▶ **Passage to read**
• • •

[Python-Dev] PEP 554 v3 (new interpreters module)

Mon Sep 25 20:42:02 EDT 2017

On Sat, Sep 23, 2017 at 2:45 AM, Antoine Pitrou <solipsis at pitrou.net> wrote:
>> As to "running_interpreters()" and "idle_interpreters()", I'm not sure
>> what the benefit would be.  You can compose either list manually with
>> a simple comprehension:
>>
>>     [interp for interp in interpreters.list_all() if interp.is_running()]
>>     [interp for interp in interpreters.list_all() if not interp.is_running()]
>
> There is a inherit race condition in doing that, at least if
> interpreters are running in multiple threads (which I assume is going
> to be the overly dominant usage model).  That is why I'm proposing all
> three variants.

There's a race condition no matter what the API looks like -- having a
dedicated running_interpreters() lets you guarantee that the returned
list describes the set of interpreters that were running at some
moment in time, but you don't know when that moment was and by the
time you get the list, it's already out-of-date. So this doesn't seem
very useful. OTOH if we think that invariants like this are useful, we
might also want to guarantee that calling running_interpreters() and
idle_interpreters() gives two lists such that each interpreter appears
in exactly one of them, but that's impossible with this API; it'd
require a single function that returns both lists.

What problem are you trying to solve?

>> Likewise,
>> queue.Queue.send() supports blocking, in addition to providing a
>> put_nowait() method.

• • •

▶ **Records**

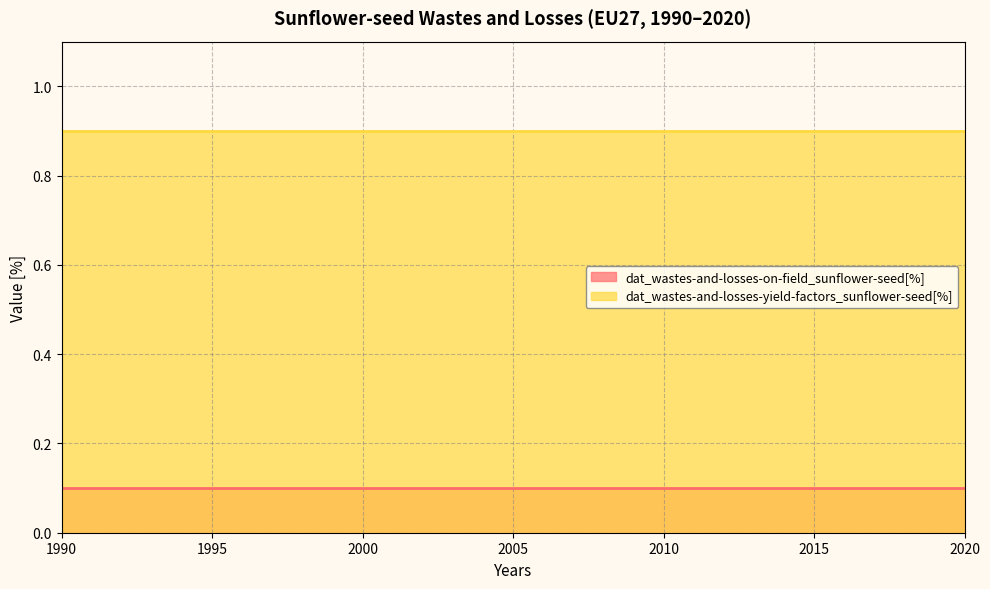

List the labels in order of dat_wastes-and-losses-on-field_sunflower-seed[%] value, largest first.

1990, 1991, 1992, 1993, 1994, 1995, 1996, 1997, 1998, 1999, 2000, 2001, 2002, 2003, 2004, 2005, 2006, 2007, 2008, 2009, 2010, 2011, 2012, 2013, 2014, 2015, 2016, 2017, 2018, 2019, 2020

• • •

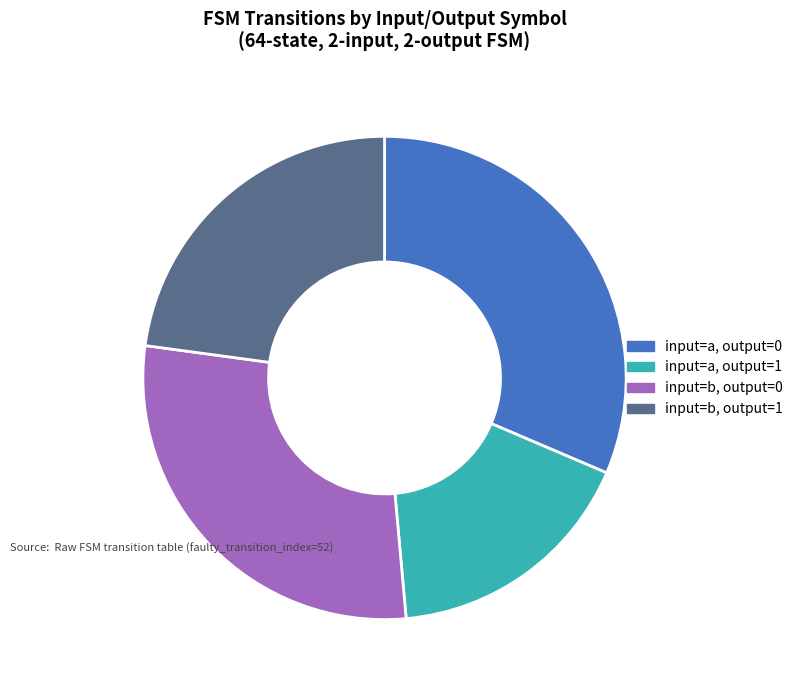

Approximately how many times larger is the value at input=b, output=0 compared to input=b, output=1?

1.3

• • •

▶ **What the task asks**
In the Python-Dev post on PEP 554, what would be needed to guarantee that each interpreter appears in exactly one of the lists from running_interpreters() and idle_interpreters()?

▶ **Reply**
A single function that returns both lists.